DNA profiling determines the exact genotype of a DNA sample, and distinguishes one human being from another by identifying a DNA "bar code" that is unique to every individual. This powerful tool assists in investigations of crime scenes, missing persons, mass disasters, immigration disputes, and paternity testing. Crime scenes often contain tiny biological specimens (such as blood, semen, hairs, saliva, bones, pieces of skin) from which DNA can be extracted. The reason DNA profiling is so useful for forensic scientists is that a definitive DNA profile can be obtained from a minute biological sample, using the power of DNA amplification afforded by PCR.
What kinds of human DNA sequences are used in crime scene investigations? There are ~3 billion bases in the human genetic blueprint, and more than 99.5% of them do not vary among human beings. Within the variant areas of the genome are the special polymorphic ("many forms") sequences used in forensic applications. The DNA sequences used for forensic typing are derived from regions of our chromosomes that do not control any known traits and have no known functions. They contain segments of short tandem repeats, called STRs. STRs are very short DNA sequences that are repeated in direct head-to-tail fashion.

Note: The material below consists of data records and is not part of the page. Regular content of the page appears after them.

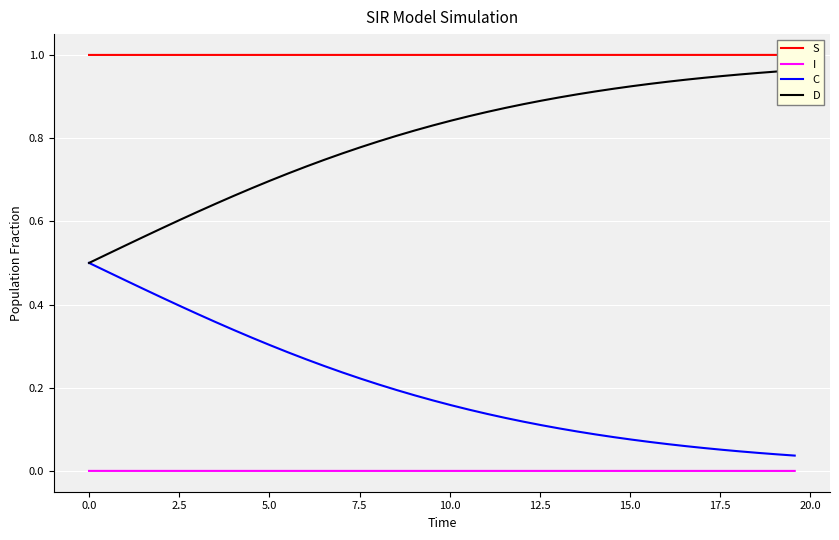

Reading left to right, list all the values displayed in this chart.

S: 1.0	1.0	1.0	1.0	1.0	1.0	1.0	1.0	1.0	1.0	1.0	1.0	1.0	1.0	1.0	1.0	1.0	1.0	1.0	1.0	1.0	1.0	1.0	1.0	1.0	1.0	1.0	1.0	1.0	1.0	1.0	1.0	1.0	1.0	1.0	1.0	1.0	1.0	1.0	1.0
I: 0.0	0.0	0.0	0.0	0.0	0.0	0.0	0.0	0.0	0.0	0.0	0.0	0.0	0.0	0.0	0.0	0.0	0.0	0.0	0.0	0.0	0.0	0.0	0.0	0.0	0.0	0.0	0.0	0.0	0.0	0.0	0.0	0.0	0.0	0.0	0.0	0.0	0.0	0.0	0.0
C: 0.5	0.5	0.5	0.4	0.4	0.4	0.4	0.4	0.3	0.3	0.3	0.3	0.3	0.3	0.2	0.2	0.2	0.2	0.2	0.2	0.2	0.1	0.1	0.1	0.1	0.1	0.1	0.1	0.1	0.1	0.1	0.1	0.1	0.1	0.1	0.1	0.0	0.0	0.0	0.0
D: 0.5	0.5	0.5	0.6	0.6	0.6	0.6	0.6	0.7	0.7	0.7	0.7	0.7	0.7	0.8	0.8	0.8	0.8	0.8	0.8	0.8	0.9	0.9	0.9	0.9	0.9	0.9	0.9	0.9	0.9	0.9	0.9	0.9	0.9	0.9	0.9	1.0	1.0	1.0	1.0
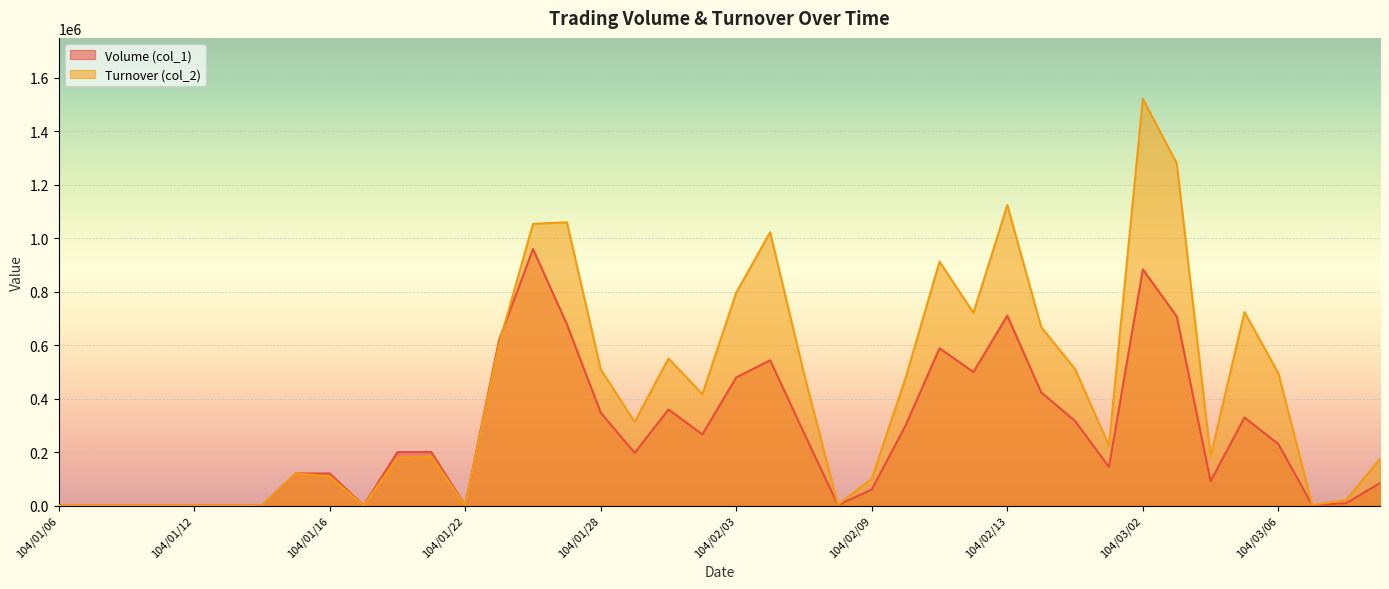

What is the difference between the highest and lowest values at 104/03/06?

264360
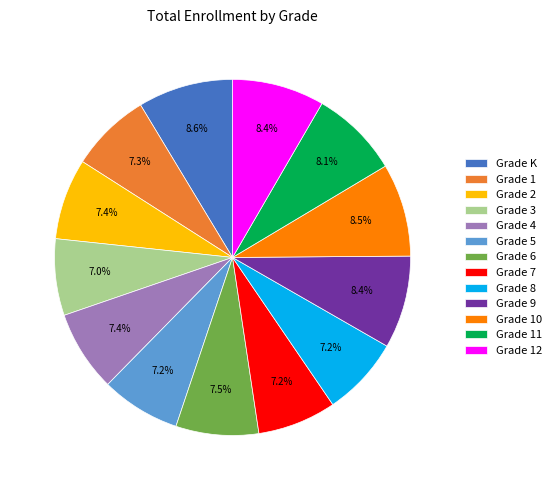

To the nearest percent, what is the combined percentage of Grade 6 and Grade 3?

14%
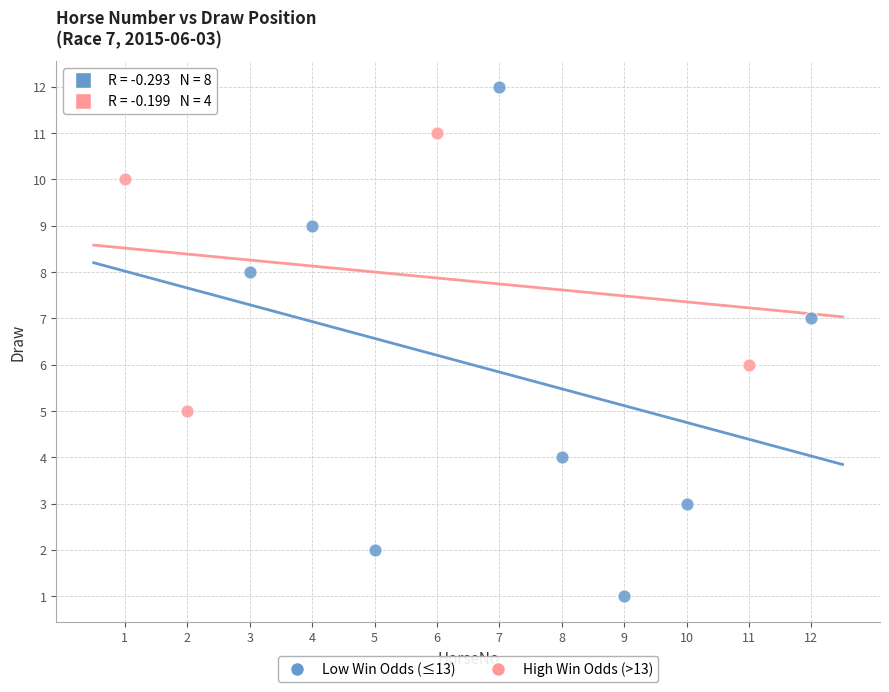

Which series reaches the minimum Y coordinate?

Low Win Odds (≤13)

The example below shows a locus (known as TH01) actually used in forensic DNA profiling. Its specific DNA sequence contains five repeats of [TCAT]

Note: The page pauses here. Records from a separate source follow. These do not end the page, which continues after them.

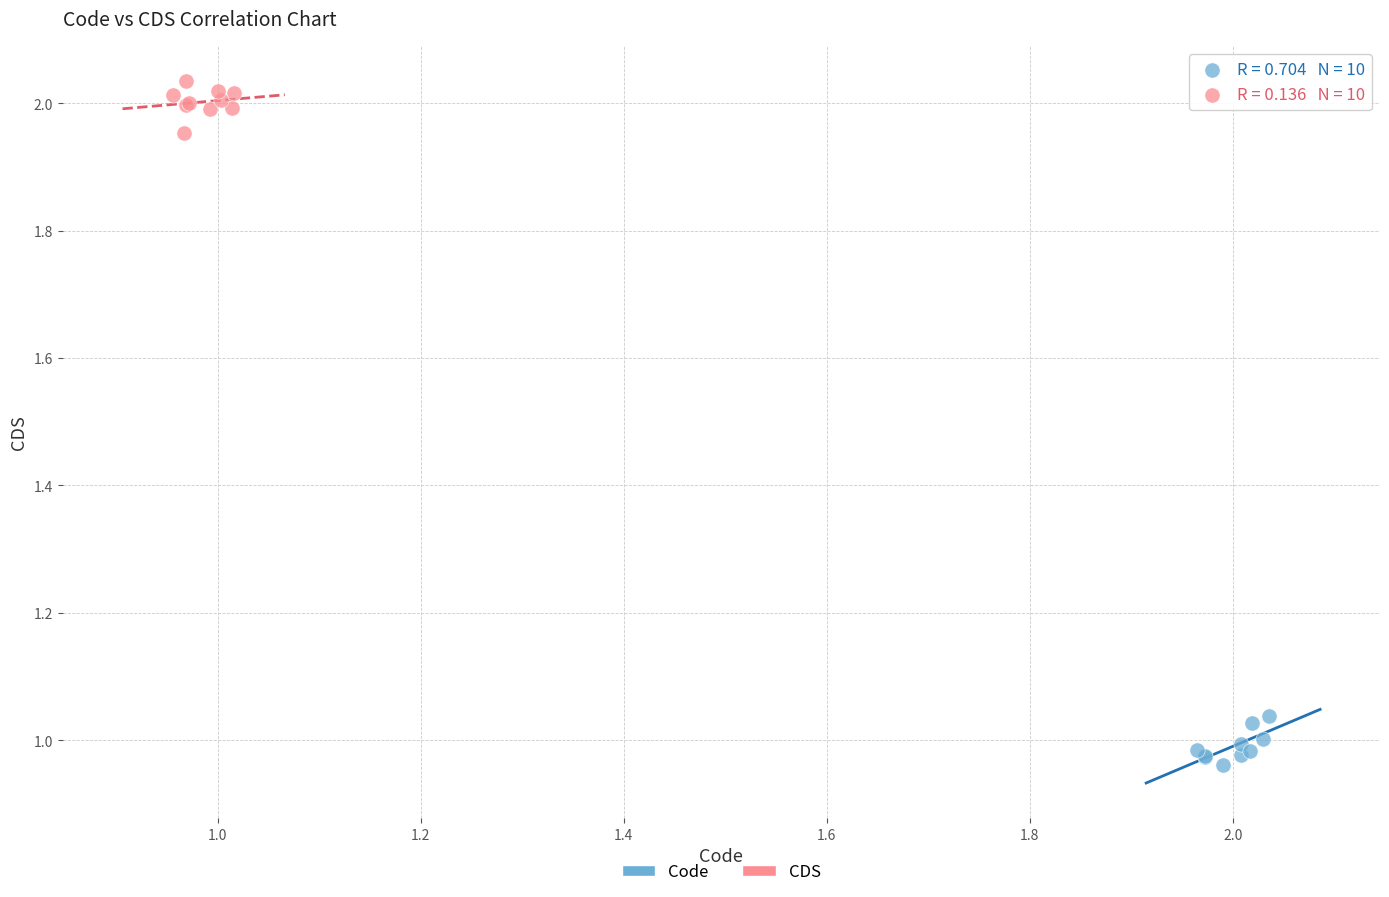

Which series contains the lowest Y value?

Code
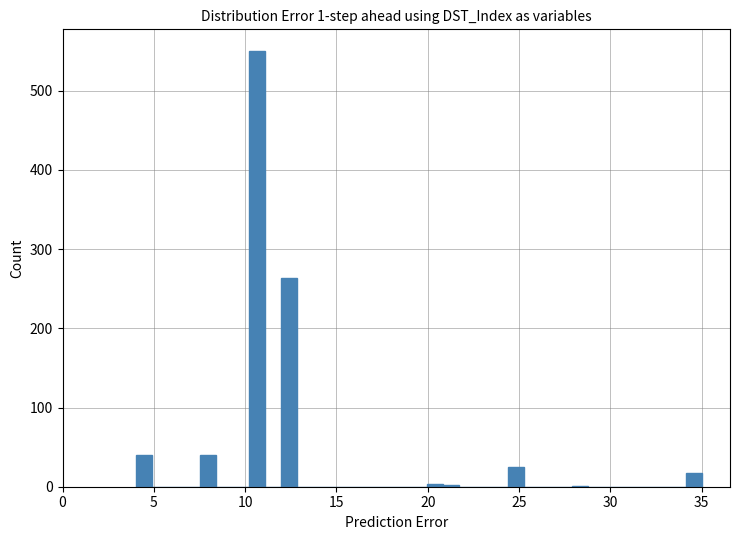

Around what value on the x-axis is the tallest bar? Give the approximate position of its centre, as read against the axis.

10.5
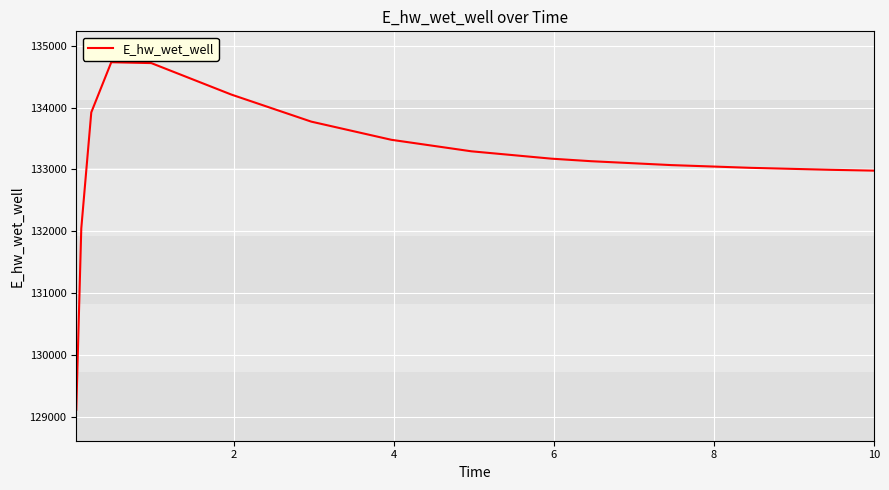

What is the smallest value displayed?

129110.1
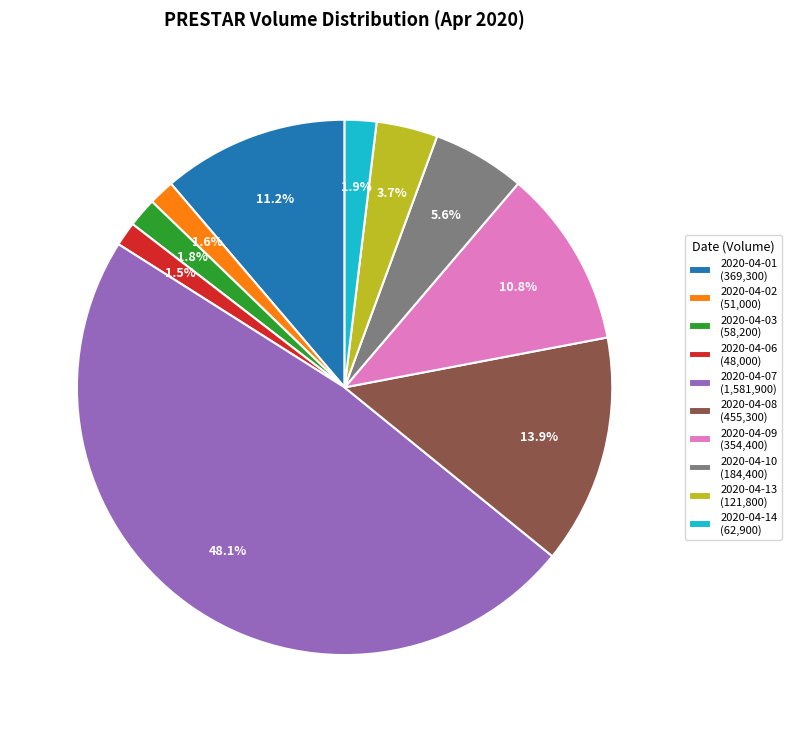

Which has a higher value, 2020-04-09 or 2020-04-03?

2020-04-09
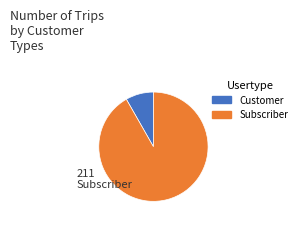

How many slices are in this pie chart?

2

For the TH01 STR locus, there are many alternate forms (alleles) that differ from each other by the number of [TCAT] repeats present in the sequence. More than 20 different alleles of TH01 have been discovered in people worldwide. Each of us still has only two alleles, one inherited from our mother and one inherited from our father.
Two sample TH01 genotypes
How are STR alleles detected? Each STR allele has a different length depending on the number of tandem repeats it contains. When the alleles are amplified by PCR, alleles of different lengths can be distinguished by electrophoresis. The number of tandem repeats contained in each allele can be determined by comparing the locations of the DNA bands with a DNA size standard that corresponds to the known sizes of TH01 alleles.

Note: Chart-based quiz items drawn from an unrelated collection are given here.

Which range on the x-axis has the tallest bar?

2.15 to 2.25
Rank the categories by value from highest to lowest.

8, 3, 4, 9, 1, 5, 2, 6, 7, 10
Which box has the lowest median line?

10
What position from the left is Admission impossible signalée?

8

The DNA samples contained in this kit are plasmids that have been engineered to mimic the natural variations in human DNA that exist between one human being and another at a single STR locus. In real crime scene applications, using the international CODIS system, DNA profiling is performed using 13 loci to increase the power of discrimination. Extension exercises in the kit curriculum provide access to real profiling data, enabling students to perform statistical analysis and apply the power of discrimination. With the addition of each locus to the analysis, the possibility that any two genotypes will match due to chance drops off significantly. This exercise allows students to grasp the concept of the power of discrimination — the more loci that are used, the greater the ability to discriminate between any two samples.